**What the exercise asks**
Exclude the pictures, then repeat the remaining data exactly.

Record excerpts section start

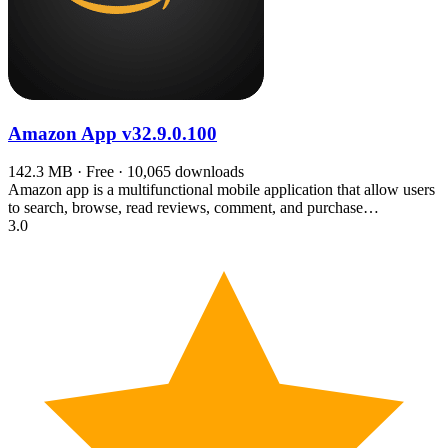
Amazon App
v32.9.0.100
142.3 MB · Free · 10,065 downloads
Amazon app is a multifunctional mobile application that allow users
to search, browse, read reviews, comment, and purchase…
3.0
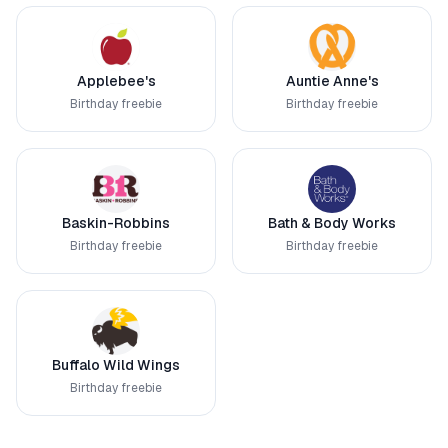
Applebee's
Auntie Anne's
Birthday freebie
Birthday freebie
Baskin-Robbins
Bath & Body Works
Birthday freebie
Birthday freebie
Buffalo Wild Wings
Birthday freebie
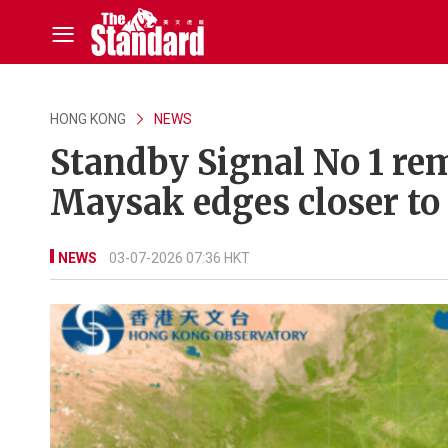
HONG KONG
NEWS
Standby Signal No 1 rem
Maysak edges closer to
NEWS
03-07-2026 07:36 HKT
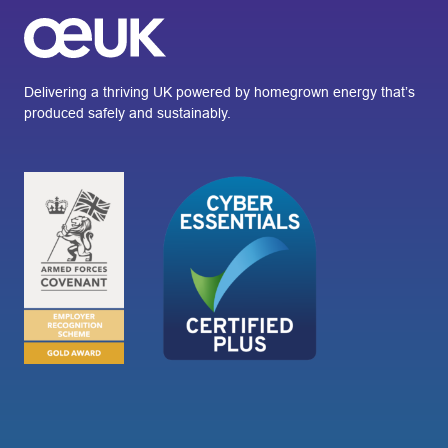
Delivering a thriving UK powered by homegrown energy that’s
produced safely and sustainably.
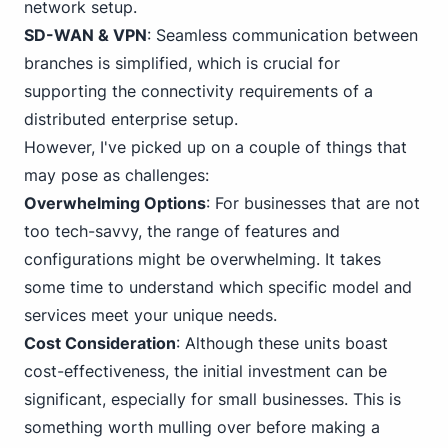
network setup.
SD-WAN & VPN
: Seamless communication between
branches is simplified, which is crucial for
supporting the connectivity requirements of a
distributed enterprise setup.
However, I've picked up on a couple of things that
may pose as challenges:
Overwhelming Options
:
For business
es that are not
too tech-savvy, the range of features and
configurations might be overwhelming. It takes
some time to understand which specific model and
services meet your unique needs.
Cost Consideration
: Although these units boast
cost-effectiveness, the initial investment can be
significant, especially for small businesses. This is
something worth mulling over before making a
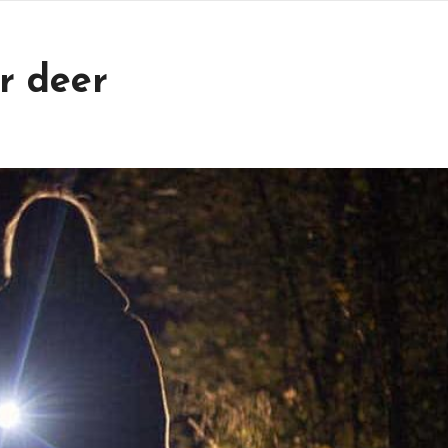
r deer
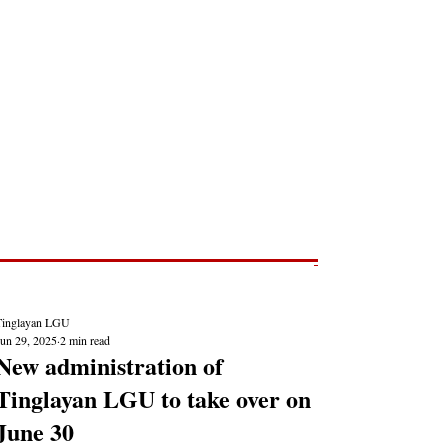
Post
NEWS REPORTS
Tinglayan LGU
Jun 29, 2025
2 min read
New administration of
Tinglayan LGU to take over on
June 30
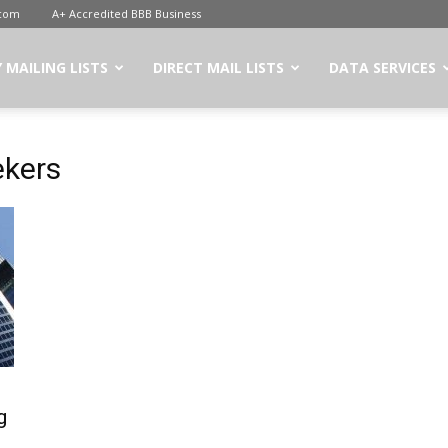
.com
A+ Accredited BBB Business
 MAILING LISTS
DIRECT MAIL LISTS
DATA SERVICES
ekers
g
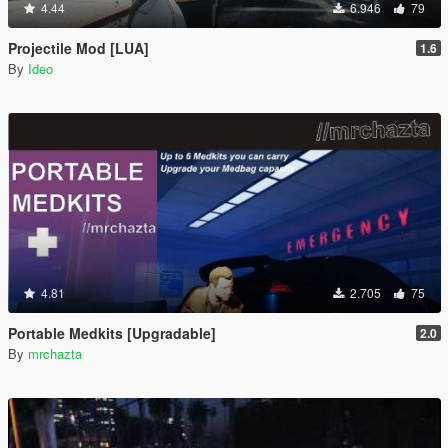
4.44
6.946
79
Projectile Mod [LUA]
1.6
By
Ideo
4.81
2.705
75
Portable Medkits [Upgradable]
2.0
By
mrchazta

Record excerpts section end

**Answer section**
Amazon App
v32.9.0.100
142.3 MB · Free · 10,065 downloads
Amazon app is a multifunctional mobile application that allow users
to search, browse, read reviews, comment, and purchase…
3.0
Applebee's
Auntie Anne's
Birthday freebie
Birthday freebie
Baskin-Robbins
Bath & Body Works
Birthday freebie
Birthday freebie
Buffalo Wild Wings
Birthday freebie
HONG KONG
NEWS
Standby Signal No 1 rem
Maysak edges closer to
NEWS
03-07-2026 07:36 HKT
Delivering a thriving UK powered by homegrown energy that’s
produced safely and sustainably.
network setup.
SD-WAN & VPN
: Seamless communication between
branches is simplified, which is crucial for
supporting the connectivity requirements of a
distributed enterprise setup.
However, I've picked up on a couple of things that
may pose as challenges:
Overwhelming Options
:
For business
es that are not
too tech-savvy, the range of features and
configurations might be overwhelming. It takes
some time to understand which specific model and
services meet your unique needs.
Cost Consideration
: Although these units boast
cost-effectiveness, the initial investment can be
significant, especially for small businesses. This is
something worth mulling over before making a
r deer
Post
NEWS REPORTS
Tinglayan LGU
Jun 29, 2025
2 min read
New administration of
Tinglayan LGU to take over on
June 30
.com
A+ Accredited BBB Business
 MAILING LISTS
DIRECT MAIL LISTS
DATA SERVICES
ekers
g
4.44
6.946
79
Projectile Mod [LUA]
1.6
By
Ideo
4.81
2.705
75
Portable Medkits [Upgradable]
2.0
By
mrchazta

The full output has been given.